Task details
What you return must be the complete listing, unchanged.

Dataset extract
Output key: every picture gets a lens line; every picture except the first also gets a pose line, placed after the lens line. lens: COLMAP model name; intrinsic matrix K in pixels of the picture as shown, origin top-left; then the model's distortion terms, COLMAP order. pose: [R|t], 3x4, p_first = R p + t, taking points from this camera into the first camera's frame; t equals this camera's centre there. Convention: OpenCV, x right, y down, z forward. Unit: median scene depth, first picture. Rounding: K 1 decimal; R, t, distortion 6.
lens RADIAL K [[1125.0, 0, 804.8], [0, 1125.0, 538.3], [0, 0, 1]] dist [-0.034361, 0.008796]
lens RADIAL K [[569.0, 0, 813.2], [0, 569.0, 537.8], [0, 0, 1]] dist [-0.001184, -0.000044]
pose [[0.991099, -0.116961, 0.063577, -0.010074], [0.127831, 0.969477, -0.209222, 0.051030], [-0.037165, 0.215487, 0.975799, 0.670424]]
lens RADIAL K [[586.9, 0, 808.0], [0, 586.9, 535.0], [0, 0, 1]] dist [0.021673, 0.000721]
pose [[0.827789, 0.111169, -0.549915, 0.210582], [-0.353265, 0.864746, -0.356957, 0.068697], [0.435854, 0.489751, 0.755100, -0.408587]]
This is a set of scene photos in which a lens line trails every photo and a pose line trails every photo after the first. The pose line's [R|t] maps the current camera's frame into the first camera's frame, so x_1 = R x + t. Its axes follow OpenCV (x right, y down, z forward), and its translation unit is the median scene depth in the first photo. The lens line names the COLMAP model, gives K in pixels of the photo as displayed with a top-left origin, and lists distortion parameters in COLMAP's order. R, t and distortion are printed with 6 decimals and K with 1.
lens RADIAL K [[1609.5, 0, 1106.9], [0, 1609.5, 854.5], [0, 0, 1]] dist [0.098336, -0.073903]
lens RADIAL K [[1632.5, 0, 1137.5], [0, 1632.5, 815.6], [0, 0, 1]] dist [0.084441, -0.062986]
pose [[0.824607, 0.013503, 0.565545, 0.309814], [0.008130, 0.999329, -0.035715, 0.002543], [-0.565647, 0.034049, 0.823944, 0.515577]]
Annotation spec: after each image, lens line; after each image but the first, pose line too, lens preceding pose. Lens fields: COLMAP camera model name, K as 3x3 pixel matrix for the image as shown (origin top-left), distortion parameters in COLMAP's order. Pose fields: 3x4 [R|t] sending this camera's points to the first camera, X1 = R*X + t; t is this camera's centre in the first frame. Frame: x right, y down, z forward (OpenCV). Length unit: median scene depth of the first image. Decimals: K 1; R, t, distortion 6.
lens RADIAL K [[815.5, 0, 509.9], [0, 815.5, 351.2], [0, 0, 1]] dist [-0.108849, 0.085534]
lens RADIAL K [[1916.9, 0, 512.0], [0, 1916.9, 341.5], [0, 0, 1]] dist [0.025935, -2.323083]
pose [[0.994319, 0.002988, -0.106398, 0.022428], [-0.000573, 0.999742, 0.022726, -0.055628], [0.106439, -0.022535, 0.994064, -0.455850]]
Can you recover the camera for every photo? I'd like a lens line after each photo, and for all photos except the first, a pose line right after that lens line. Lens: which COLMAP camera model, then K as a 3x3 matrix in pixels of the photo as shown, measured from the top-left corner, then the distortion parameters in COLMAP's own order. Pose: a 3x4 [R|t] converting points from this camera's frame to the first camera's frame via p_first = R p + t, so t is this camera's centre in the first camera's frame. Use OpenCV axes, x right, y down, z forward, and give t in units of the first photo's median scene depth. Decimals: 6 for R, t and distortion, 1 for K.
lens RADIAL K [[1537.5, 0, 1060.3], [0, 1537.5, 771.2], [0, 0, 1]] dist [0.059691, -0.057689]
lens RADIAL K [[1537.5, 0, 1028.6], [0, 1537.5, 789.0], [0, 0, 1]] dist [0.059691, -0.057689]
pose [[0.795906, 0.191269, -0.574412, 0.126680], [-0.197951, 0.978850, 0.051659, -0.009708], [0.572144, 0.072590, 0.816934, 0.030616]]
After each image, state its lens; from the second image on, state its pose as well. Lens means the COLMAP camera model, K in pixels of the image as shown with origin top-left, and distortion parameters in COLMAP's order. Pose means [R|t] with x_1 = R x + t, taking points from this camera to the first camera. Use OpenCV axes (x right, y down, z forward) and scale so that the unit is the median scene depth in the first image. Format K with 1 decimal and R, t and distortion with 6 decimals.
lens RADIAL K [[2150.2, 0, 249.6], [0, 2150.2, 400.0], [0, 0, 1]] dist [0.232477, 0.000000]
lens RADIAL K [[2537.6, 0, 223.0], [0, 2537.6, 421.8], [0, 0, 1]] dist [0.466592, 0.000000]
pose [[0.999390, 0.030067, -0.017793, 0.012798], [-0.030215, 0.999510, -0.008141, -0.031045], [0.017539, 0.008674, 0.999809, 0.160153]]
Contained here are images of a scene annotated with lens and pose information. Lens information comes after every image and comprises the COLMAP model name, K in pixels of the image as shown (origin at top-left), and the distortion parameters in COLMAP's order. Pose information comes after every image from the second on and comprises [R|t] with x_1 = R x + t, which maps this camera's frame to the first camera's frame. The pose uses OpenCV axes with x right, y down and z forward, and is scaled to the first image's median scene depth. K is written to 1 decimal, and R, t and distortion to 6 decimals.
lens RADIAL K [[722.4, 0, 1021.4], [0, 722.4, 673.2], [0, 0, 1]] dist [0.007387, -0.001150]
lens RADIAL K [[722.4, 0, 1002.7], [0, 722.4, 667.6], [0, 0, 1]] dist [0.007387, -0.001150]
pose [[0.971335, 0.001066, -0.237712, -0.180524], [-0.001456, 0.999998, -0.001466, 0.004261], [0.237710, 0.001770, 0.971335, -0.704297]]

Solution for this exercise
Output key: every picture gets a lens line; every picture except the first also gets a pose line, placed after the lens line. lens: COLMAP model name; intrinsic matrix K in pixels of the picture as shown, origin top-left; then the model's distortion terms, COLMAP order. pose: [R|t], 3x4, p_first = R p + t, taking points from this camera into the first camera's frame; t equals this camera's centre there. Convention: OpenCV, x right, y down, z forward. Unit: median scene depth, first picture. Rounding: K 1 decimal; R, t, distortion 6.
lens RADIAL K [[1125.0, 0, 804.8], [0, 1125.0, 538.3], [0, 0, 1]] dist [-0.034361, 0.008796]
lens RADIAL K [[569.0, 0, 813.2], [0, 569.0, 537.8], [0, 0, 1]] dist [-0.001184, -0.000044]
pose [[0.991099, -0.116961, 0.063577, -0.010074], [0.127831, 0.969477, -0.209222, 0.051030], [-0.037165, 0.215487, 0.975799, 0.670424]]
lens RADIAL K [[586.9, 0, 808.0], [0, 586.9, 535.0], [0, 0, 1]] dist [0.021673, 0.000721]
pose [[0.827789, 0.111169, -0.549915, 0.210582], [-0.353265, 0.864746, -0.356957, 0.068697], [0.435854, 0.489751, 0.755100, -0.408587]]
This is a set of scene photos in which a lens line trails every photo and a pose line trails every photo after the first. The pose line's [R|t] maps the current camera's frame into the first camera's frame, so x_1 = R x + t. Its axes follow OpenCV (x right, y down, z forward), and its translation unit is the median scene depth in the first photo. The lens line names the COLMAP model, gives K in pixels of the photo as displayed with a top-left origin, and lists distortion parameters in COLMAP's order. R, t and distortion are printed with 6 decimals and K with 1.
lens RADIAL K [[1609.5, 0, 1106.9], [0, 1609.5, 854.5], [0, 0, 1]] dist [0.098336, -0.073903]
lens RADIAL K [[1632.5, 0, 1137.5], [0, 1632.5, 815.6], [0, 0, 1]] dist [0.084441, -0.062986]
pose [[0.824607, 0.013503, 0.565545, 0.309814], [0.008130, 0.999329, -0.035715, 0.002543], [-0.565647, 0.034049, 0.823944, 0.515577]]
Annotation spec: after each image, lens line; after each image but the first, pose line too, lens preceding pose. Lens fields: COLMAP camera model name, K as 3x3 pixel matrix for the image as shown (origin top-left), distortion parameters in COLMAP's order. Pose fields: 3x4 [R|t] sending this camera's points to the first camera, X1 = R*X + t; t is this camera's centre in the first frame. Frame: x right, y down, z forward (OpenCV). Length unit: median scene depth of the first image. Decimals: K 1; R, t, distortion 6.
lens RADIAL K [[815.5, 0, 509.9], [0, 815.5, 351.2], [0, 0, 1]] dist [-0.108849, 0.085534]
lens RADIAL K [[1916.9, 0, 512.0], [0, 1916.9, 341.5], [0, 0, 1]] dist [0.025935, -2.323083]
pose [[0.994319, 0.002988, -0.106398, 0.022428], [-0.000573, 0.999742, 0.022726, -0.055628], [0.106439, -0.022535, 0.994064, -0.455850]]
Can you recover the camera for every photo? I'd like a lens line after each photo, and for all photos except the first, a pose line right after that lens line. Lens: which COLMAP camera model, then K as a 3x3 matrix in pixels of the photo as shown, measured from the top-left corner, then the distortion parameters in COLMAP's own order. Pose: a 3x4 [R|t] converting points from this camera's frame to the first camera's frame via p_first = R p + t, so t is this camera's centre in the first camera's frame. Use OpenCV axes, x right, y down, z forward, and give t in units of the first photo's median scene depth. Decimals: 6 for R, t and distortion, 1 for K.
lens RADIAL K [[1537.5, 0, 1060.3], [0, 1537.5, 771.2], [0, 0, 1]] dist [0.059691, -0.057689]
lens RADIAL K [[1537.5, 0, 1028.6], [0, 1537.5, 789.0], [0, 0, 1]] dist [0.059691, -0.057689]
pose [[0.795906, 0.191269, -0.574412, 0.126680], [-0.197951, 0.978850, 0.051659, -0.009708], [0.572144, 0.072590, 0.816934, 0.030616]]
After each image, state its lens; from the second image on, state its pose as well. Lens means the COLMAP camera model, K in pixels of the image as shown with origin top-left, and distortion parameters in COLMAP's order. Pose means [R|t] with x_1 = R x + t, taking points from this camera to the first camera. Use OpenCV axes (x right, y down, z forward) and scale so that the unit is the median scene depth in the first image. Format K with 1 decimal and R, t and distortion with 6 decimals.
lens RADIAL K [[2150.2, 0, 249.6], [0, 2150.2, 400.0], [0, 0, 1]] dist [0.232477, 0.000000]
lens RADIAL K [[2537.6, 0, 223.0], [0, 2537.6, 421.8], [0, 0, 1]] dist [0.466592, 0.000000]
pose [[0.999390, 0.030067, -0.017793, 0.012798], [-0.030215, 0.999510, -0.008141, -0.031045], [0.017539, 0.008674, 0.999809, 0.160153]]
Contained here are images of a scene annotated with lens and pose information. Lens information comes after every image and comprises the COLMAP model name, K in pixels of the image as shown (origin at top-left), and the distortion parameters in COLMAP's order. Pose information comes after every image from the second on and comprises [R|t] with x_1 = R x + t, which maps this camera's frame to the first camera's frame. The pose uses OpenCV axes with x right, y down and z forward, and is scaled to the first image's median scene depth. K is written to 1 decimal, and R, t and distortion to 6 decimals.
lens RADIAL K [[722.4, 0, 1021.4], [0, 722.4, 673.2], [0, 0, 1]] dist [0.007387, -0.001150]
lens RADIAL K [[722.4, 0, 1002.7], [0, 722.4, 667.6], [0, 0, 1]] dist [0.007387, -0.001150]
pose [[0.971335, 0.001066, -0.237712, -0.180524], [-0.001456, 0.999998, -0.001466, 0.004261], [0.237710, 0.001770, 0.971335, -0.704297]]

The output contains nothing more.